Set problem —
Please reproduce the entries below verbatim, everything from the start down to and including the line that contains "color correction: highlights a* 5.81, highlights".

Collected data:
* Begin *
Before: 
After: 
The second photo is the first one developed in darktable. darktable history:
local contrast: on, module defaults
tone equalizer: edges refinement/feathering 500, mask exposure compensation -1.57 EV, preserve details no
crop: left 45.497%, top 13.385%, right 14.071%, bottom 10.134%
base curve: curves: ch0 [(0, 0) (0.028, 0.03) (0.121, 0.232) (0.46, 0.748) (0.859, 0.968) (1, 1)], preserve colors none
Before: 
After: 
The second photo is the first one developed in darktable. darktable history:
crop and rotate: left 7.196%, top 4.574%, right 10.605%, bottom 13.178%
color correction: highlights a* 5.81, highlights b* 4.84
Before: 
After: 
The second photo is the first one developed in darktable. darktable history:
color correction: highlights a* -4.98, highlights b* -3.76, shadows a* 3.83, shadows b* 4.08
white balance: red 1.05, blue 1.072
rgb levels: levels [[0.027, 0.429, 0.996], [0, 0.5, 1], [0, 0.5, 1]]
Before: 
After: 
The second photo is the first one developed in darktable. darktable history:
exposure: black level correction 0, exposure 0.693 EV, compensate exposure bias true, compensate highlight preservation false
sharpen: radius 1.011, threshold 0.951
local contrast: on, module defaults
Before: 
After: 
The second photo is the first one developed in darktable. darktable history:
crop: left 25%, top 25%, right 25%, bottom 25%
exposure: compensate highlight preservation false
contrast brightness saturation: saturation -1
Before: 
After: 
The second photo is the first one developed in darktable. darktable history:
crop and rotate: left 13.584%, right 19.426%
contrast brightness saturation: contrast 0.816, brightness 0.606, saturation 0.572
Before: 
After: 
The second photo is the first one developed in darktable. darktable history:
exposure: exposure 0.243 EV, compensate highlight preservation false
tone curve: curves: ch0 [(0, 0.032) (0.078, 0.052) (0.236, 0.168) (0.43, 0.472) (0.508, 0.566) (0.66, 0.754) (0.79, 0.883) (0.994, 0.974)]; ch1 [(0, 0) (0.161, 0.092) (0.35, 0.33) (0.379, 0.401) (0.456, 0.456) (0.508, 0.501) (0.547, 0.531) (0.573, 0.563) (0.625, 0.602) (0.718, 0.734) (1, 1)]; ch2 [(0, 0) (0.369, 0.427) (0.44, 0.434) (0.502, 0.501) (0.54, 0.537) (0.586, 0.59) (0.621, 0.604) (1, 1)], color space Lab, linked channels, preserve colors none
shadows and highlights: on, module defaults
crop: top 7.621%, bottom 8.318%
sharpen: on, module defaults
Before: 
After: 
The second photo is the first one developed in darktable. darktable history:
* End *
Answer for this exercise —
Before: 
After: 
The second photo is the first one developed in darktable. darktable history:
local contrast: on, module defaults
tone equalizer: edges refinement/feathering 500, mask exposure compensation -1.57 EV, preserve details no
crop: left 45.497%, top 13.385%, right 14.071%, bottom 10.134%
base curve: curves: ch0 [(0, 0) (0.028, 0.03) (0.121, 0.232) (0.46, 0.748) (0.859, 0.968) (1, 1)], preserve colors none
Before: 
After: 
The second photo is the first one developed in darktable. darktable history:
crop and rotate: left 7.196%, top 4.574%, right 10.605%, bottom 13.178%
color correction: highlights a* 5.81, highlights b* 4.84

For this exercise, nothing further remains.